Paradoxically, despite both the encouraging profiles of Clinton and Obama, a woman and an African-American, and the longevity of American democracy, the problems of racism and inequality remain present in the country’s politics and will form central pillars of the campaign: first, because the Republican Party has nominated a candidate who is openly xenophobic, racist and misogynistic; and second, because inequality remains one of the issues about which Americans are most concerned, as highlighted, with differing emphases and approaches, by the Trump and Sanders campaigns.

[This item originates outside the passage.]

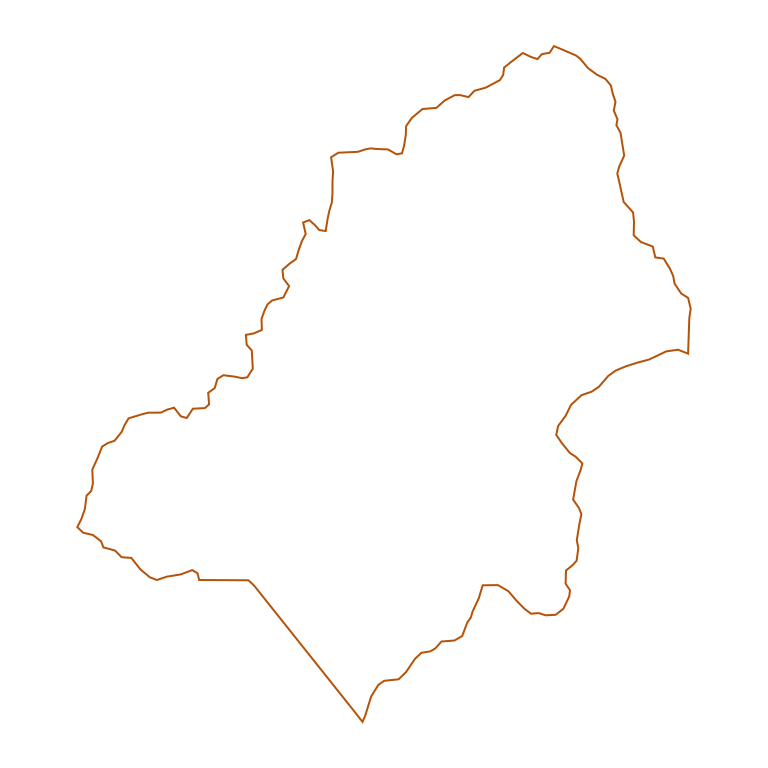 outline of Urutaí, Goiás, Brazil
{"feature_id": "56859067B7648793924799", "entity_name": "Urutaí", "entity_type": "district", "adm_level": 2, "iso_a3": "BRA", "parent_name": "Brazil", "parent_adm1": "Goiás", "projection": "robinson", "projection_center": [-48.198, -17.435], "detail": "fine", "context": "isolated", "style": "outline", "palette": "amber", "viewbox_px": 768, "rotation_deg": 0, "n_neighbors": 0, "source": "geoboundaries", "source_scale": "gbopen_adm2", "svg_char_len": 2589}
<svg xmlns="http://www.w3.org/2000/svg" viewBox="0 0 768 768"><path d="M553.9,46.1L549.6,52.8L541.9,54.1L537.5,59.1L531.1,57.0L522.8,53.0L511.3,61.8L504.1,67.6L503.2,74.9L500.0,80.0L485.8,87.6L474.4,90.8L468.5,97.1L460.2,95.1L454.8,95.1L444.7,100.5L436.3,107.9L422.5,109.0L411.8,117.9L406.1,126.2L405.8,134.9L404.1,145.7L402.0,153.3L396.5,154.3L387.9,149.4L378.4,149.1L370.4,148.4L365.2,149.4L357.9,151.8L347.6,152.3L338.3,152.7L331.1,157.3L333.1,171.6L332.5,181.4L332.5,193.0L331.8,202.7L329.4,210.5L327.6,218.8L325.7,231.0L319.3,230.1L315.3,225.5L309.3,220.1L303.1,222.5L305.7,234.0L301.8,241.3L298.5,250.6L296.1,258.9L289.4,263.8L282.5,269.8L283.3,278.3L289.1,286.1L283.3,297.5L272.0,300.5L267.4,304.5L264.3,311.1L261.5,319.0L261.9,329.9L253.8,333.4L245.9,334.9L246.7,344.8L251.8,350.5L252.8,368.7L247.3,377.3L242.1,378.2L235.0,376.7L223.4,375.2L217.4,379.0L214.7,388.1L208.2,392.8L209.1,404.4L204.9,408.1L192.9,408.7L186.7,418.0L180.8,416.3L174.1,407.7L167.2,409.6L160.9,412.6L148.2,412.7L141.9,414.3L128.6,418.3L124.5,425.2L121.7,431.8L114.5,440.8L107.9,443.0L102.1,446.6L97.7,457.7L92.3,469.6L92.9,483.5L91.2,491.0L86.6,495.6L84.8,509.3L81.3,519.2L77.3,527.1L83.1,532.7L92.9,535.0L101.0,541.2L103.5,547.5L109.6,549.0L115.1,550.6L121.6,557.2L131.3,557.9L140.5,569.5L149.9,577.3L156.9,580.0L166.6,576.7L180.8,574.4L192.2,570.1L197.4,573.1L199.2,580.0L248.5,580.3L254.2,585.7L354.8,712.0L362.5,721.9L365.1,716.0L371.2,696.4L378.4,684.8L384.2,680.8L398.6,679.3L406.1,672.0L415.0,658.8L421.4,652.8L430.2,651.4L435.2,648.5L441.5,641.5L454.5,640.5L462.2,636.0L467.4,622.3L470.9,617.4L472.5,611.7L478.7,598.5L482.7,585.3L497.9,585.1L508.4,591.2L516.7,600.9L524.5,608.8L531.0,613.7L538.9,613.1L545.5,615.3L555.6,614.8L563.4,608.8L569.2,596.5L570.0,590.3L565.6,583.6L566.0,570.5L572.2,565.5L576.6,560.8L578.3,548.3L576.8,540.1L579.5,523.4L581.4,514.2L578.9,507.9L573.1,499.6L576.4,481.2L580.7,469.8L582.4,463.5L575.5,456.6L570.0,453.1L561.9,443.2L556.2,434.8L558.2,425.9L565.7,415.7L571.1,404.7L575.2,401.0L581.6,395.1L591.6,391.7L598.9,386.8L608.3,375.9L615.6,370.6L625.9,366.3L637.2,362.7L648.9,359.6L666.2,351.4L678.1,349.7L688.1,353.7L689.3,318.1L690.7,308.7L688.1,297.9L681.2,293.5L674.6,283.7L673.2,276.0L670.0,268.8L663.7,258.6L655.3,257.4L652.8,246.6L640.9,242.0L633.7,235.3L634.0,221.7L633.1,212.5L623.7,202.0L621.6,192.6L619.6,183.5L617.3,173.5L619.1,166.8L624.2,155.6L620.5,132.8L616.4,125.2L617.5,119.3L613.8,110.6L615.5,101.8L612.7,93.4L610.9,85.5L605.4,78.9L596.9,74.7L587.9,68.0L580.2,58.7L575.8,55.4L558.8,48.1L553.9,46.1Z" fill="none" stroke="#b45309" stroke-width="2"/></svg>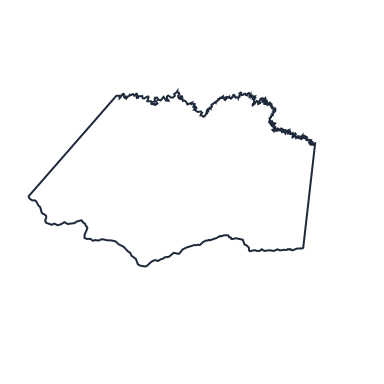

The challenge faced by Hillary Clinton has been expressed by Barack Obama’s natural elegance and inspiration. She is tasked with uniting Americans behind those values that best represent the American dream — that all are equal before the law and that all may benefit from and share in the country’s prosperity. All that is left for us is to wish her well, for everyone’s sake.


Por fin, después de una carrera política de más de 25 años, Hillary Clinton logra la designación como candidata del Partido Demócrata a la presidencia de Estados Unidos. Si Obama rompió en 2009 el tabú racial convirtiéndose en el primer presidente afroamericano, Hillary tiene ante sí otro techo que romper: el de ser la primera mujer en llegar a la Casa Blanca.

Su candidatura marca otro hito relevante para la democracia estadounidense, que concedió el voto a las mujeres en 1920 después de una serie de duras batallas políticas y judiciales impulsadas a partir de 1869 por el movimiento sufragista, pero que hasta ahora no había logrado que ninguna de las candidatas que se habían presentado a las primaras lograra la designación.

Paradójicamente, pese a los perfiles esperanzadores de Obama y Hillary, y pese a la longevidad de la democracia de Estados Unidos, los problemas raciales y las desigualdades siguen muy presentes en la política del país y serán, de hecho, un elemento central de la campaña. Primero porque el Partido Republicano ha designado a un candidato abiertamente xenófobo, racista y misógino. Segundo, porque la desigualdad es, además de las relaciones raciales, el principal problema que enfrenta la nación y el que —como han puesto de relieve, desde énfasis y planteamientos radicalmente distintos, las campañas de Bernie Sanders y Donald Trump— más preocupa a los estadounidenses.

El reto al que Hillary Clinton se enfrenta ha sido expuesto por Obama con su habitual elegancia e inspiración. Se trata de unir a los estadounidenses bajo aquellos valores que mejor representan el sueño americano: la promesa de una igualdad real ante la ley y, también, de que todos puedan acceder y compartir la prosperidad. Solo cabe desearle suerte. Por el bien de todos.